Penso em Ti
Surge a manhã! Tudo é festa
Tudo no campo é prazer,
Trinam as aves na floresta
Hinos de sol ao nascer,
Nestas horas misteriosas,
Em que dos jasmins e rosas
Sobem perfumes aos céus,
Nestas horas de magia
Em que tudo tem poesia,
Meus pensamentos... são teus.
Leva o sol seu curso em meio,
Tudo inunda em clara luz
E só das selvas no seio
Branda sombra se produz.
Mal se ouvem os zumbidos
Dos insectos e os gemidos
Da fonte caindo além;
Nesta hora de ardente calma
De amor só me fala a alma
E este amor - é teu também.
Já vai desmaiado o dia,
Aumenta o grato frescor,
E na alameda sombria
Gorjeia o alado cantor;
Soltam-se os diques às presas,
Da rega é a hora, e às rezas
Convida o bronze cristão;
Cede o trabalho ao descanso
Nestas horas de remanso,
Meus pensamentos teus são.
Noite é já. A lua alta
Dos ares cruza a amplidão.
Longe, ao longe, o mar exalta
Aos céus a vaga canção;
E do arvoredo a folhagem
Quer na sua linguagem,
Seus bramidos imitar;
O sono a terra domina
E a tua imagem divina
Me enleia em brando sonhar!
Penso em ti a toda a hora,
De manhã, pelo arrebol,
Depois, quando à luz da aurora
Sucede o fulgor do sol;
Penso em ti na hora amena
Em que a tarde vai serena
Envolver-se em ténue véu;
Penso em ti de noite escura,
E é toda a minha ventura;
A mais não aspiro eu.
in, Poesias
Em rodapé deste poema, lê-se:
Aspirar, aspiro,
mas... Esta poesia (perdoem-me o nome) não é um simples jogo de fantasia. O que
ela é, escuso de o dizer. Os que a entenderam dispensam explicações.
Os outros não sei
se feliz se infelizmente para eles, nem com um volume inteiro de notas a
entenderiam melhor.
Em quanto a este
tique que nela figura, se me perguntarem quem é. colocam-me em sérias
dificuldades. Não saberei responder talvez satisfatoriamente.

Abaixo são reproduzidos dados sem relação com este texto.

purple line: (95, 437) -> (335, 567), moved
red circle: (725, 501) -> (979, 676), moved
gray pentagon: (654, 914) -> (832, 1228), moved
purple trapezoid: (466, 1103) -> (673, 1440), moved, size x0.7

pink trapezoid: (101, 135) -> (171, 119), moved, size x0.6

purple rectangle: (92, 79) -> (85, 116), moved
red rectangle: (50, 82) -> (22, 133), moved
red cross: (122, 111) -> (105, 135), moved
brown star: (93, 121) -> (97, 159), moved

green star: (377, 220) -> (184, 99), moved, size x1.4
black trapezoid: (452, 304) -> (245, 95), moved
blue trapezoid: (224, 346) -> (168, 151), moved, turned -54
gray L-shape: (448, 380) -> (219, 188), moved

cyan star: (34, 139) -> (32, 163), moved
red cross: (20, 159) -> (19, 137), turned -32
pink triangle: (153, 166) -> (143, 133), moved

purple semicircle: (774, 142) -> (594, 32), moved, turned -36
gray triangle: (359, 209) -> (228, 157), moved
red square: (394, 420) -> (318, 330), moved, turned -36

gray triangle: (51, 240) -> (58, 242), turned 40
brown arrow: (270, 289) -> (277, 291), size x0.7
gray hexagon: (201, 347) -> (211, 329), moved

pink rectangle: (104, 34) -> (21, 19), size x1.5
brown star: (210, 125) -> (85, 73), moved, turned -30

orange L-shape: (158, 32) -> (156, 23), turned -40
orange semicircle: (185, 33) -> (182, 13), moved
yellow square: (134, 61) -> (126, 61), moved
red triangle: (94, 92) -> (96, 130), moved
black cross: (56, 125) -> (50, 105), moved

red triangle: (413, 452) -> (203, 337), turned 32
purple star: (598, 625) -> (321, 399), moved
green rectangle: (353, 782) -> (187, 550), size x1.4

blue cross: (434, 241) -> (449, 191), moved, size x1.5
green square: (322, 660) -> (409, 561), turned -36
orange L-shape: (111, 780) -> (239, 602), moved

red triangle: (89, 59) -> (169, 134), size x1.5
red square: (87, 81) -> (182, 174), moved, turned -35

Ao tom intimista dos sofrimentos da alma, a que todos estamos sujeitos, não se furtou Joaquim Guilherme Gomes Coelho - de seu pseudónimo Júlio Dinis - que deixou ficar para a posteridade esta nota que bem merece o nosso respeito pelo homem que ele foi, médico de profissão e que morreu tuberculoso, na plena idade em que, se não fora a doença - tinha 32 anos - esta lhe matou todos os sonhos, incluindo os sentimentais referentes à constituição de família.
Penso em ti...
E quando se vivem dramas como o que tomou de assalto a vida de Júlio Dinis, este pensar como ele o refere passa a ser um infiel companheiro da vida desde o romper do dia até que este se feche na abóboda celeste e continua de noite a martelar os sentidos, pelo que este "Penso em ti", enquanto testemunho que é, e verdadeiro do homem que foi o ameno e bucólico escritor das gentes e paisagens da nossa ruralidade nortenha do século XIX, é um momento de rara beleza humana e, por isso, bem merece ser lembrado.